Ad rates for popular shows like The Simpsons and CSI are higher online than they are on prime-time TV. That's a stunning reversal from the rule of thumb that online ads cost less, often far less, than they would if placed on a TV, radio, magazine or newspaper outlet.
If a company wants to run ads alongside an episode of The Simpsons on Hulu or TV.com it will cost the advertiser about $60 per thousand viewers, according to Bloomberg. On prime-time TV that same ad will cost somewhere between $20 and $40 per thousand viewers.
Why the reversal? Targeting and engagement.

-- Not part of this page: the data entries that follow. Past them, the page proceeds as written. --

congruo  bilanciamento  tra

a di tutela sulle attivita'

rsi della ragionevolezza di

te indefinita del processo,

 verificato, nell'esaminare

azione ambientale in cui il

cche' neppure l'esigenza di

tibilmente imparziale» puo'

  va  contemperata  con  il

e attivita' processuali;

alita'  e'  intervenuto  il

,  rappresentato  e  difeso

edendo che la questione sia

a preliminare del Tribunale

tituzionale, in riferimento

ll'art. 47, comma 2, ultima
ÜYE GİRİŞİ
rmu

Online viewers have to actively seek out the program they want to watch, so advertisers end up with a guaranteed "captive" audience for their commercial every time someone clicks play on Hulu or TV.com.
Also, fewer online ads means viewers are twice as likely to remember a commercial they've seen on Hulu than on television, Bloomberg reported.

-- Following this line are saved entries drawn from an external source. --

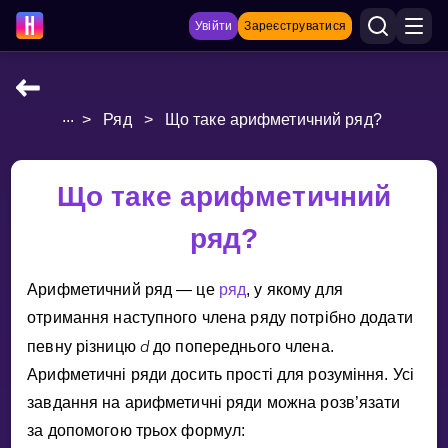
Увійти
Зареєструватися
...
>
Ряд
>
Що таке арифметичний ряд?
НАВЧАЛЬНІ МАТЕРІАЛИ
Curriculum
Що таке арифметичний
Показати більше
ряд?
ІГРИ
Арифметичний ряд — це
ряд
, у якому для
Multiplication Master
отримання наступного члена ряду потрiбно додати
d
певну рiзницю
до попереднього члена.
Джуніор-матем
Арифметичнi ряди досить простi для розумiння. Усi
Показати більше
завдання на арифметичнi ряди можна розв’язати
за допомогою трьох формул:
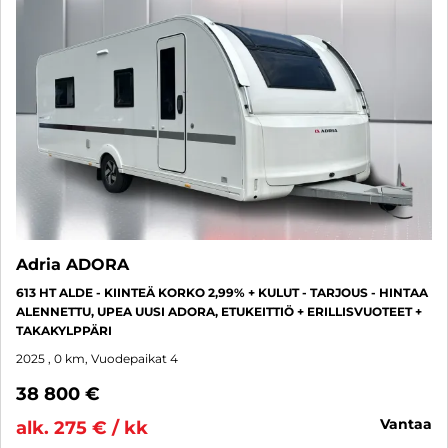
Adria ADORA
613 HT ALDE - KIINTEÄ KORKO 2,99% + KULUT - TARJOUS - HINTAA
ALENNETTU, UPEA UUSI ADORA, ETUKEITTIÖ + ERILLISVUOTEET +
TAKAKYLPPÄRI
2025
, 0 km, Vuodepaikat 4
38 800 €
vantaa
alk. 275 € / kk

The challenge for the networks, whose total prime-time audience shrank 3.6 percent last season, is that Web viewing and ad sales, while increasing, are still too small to replace traditional revenue sources.
Therein lies the danger. Networks risk siphoning off prime-time audiences with lots of inventory and higher sales volumes to sites with less inventory and lower ad sales volume.
A “Simpsons” episode on Hulu has just 37 seconds of ads, for example. A broadcast episode has nine minutes and produces three times the revenue per viewer at half the price.
So cannibalization remains an obvious danger.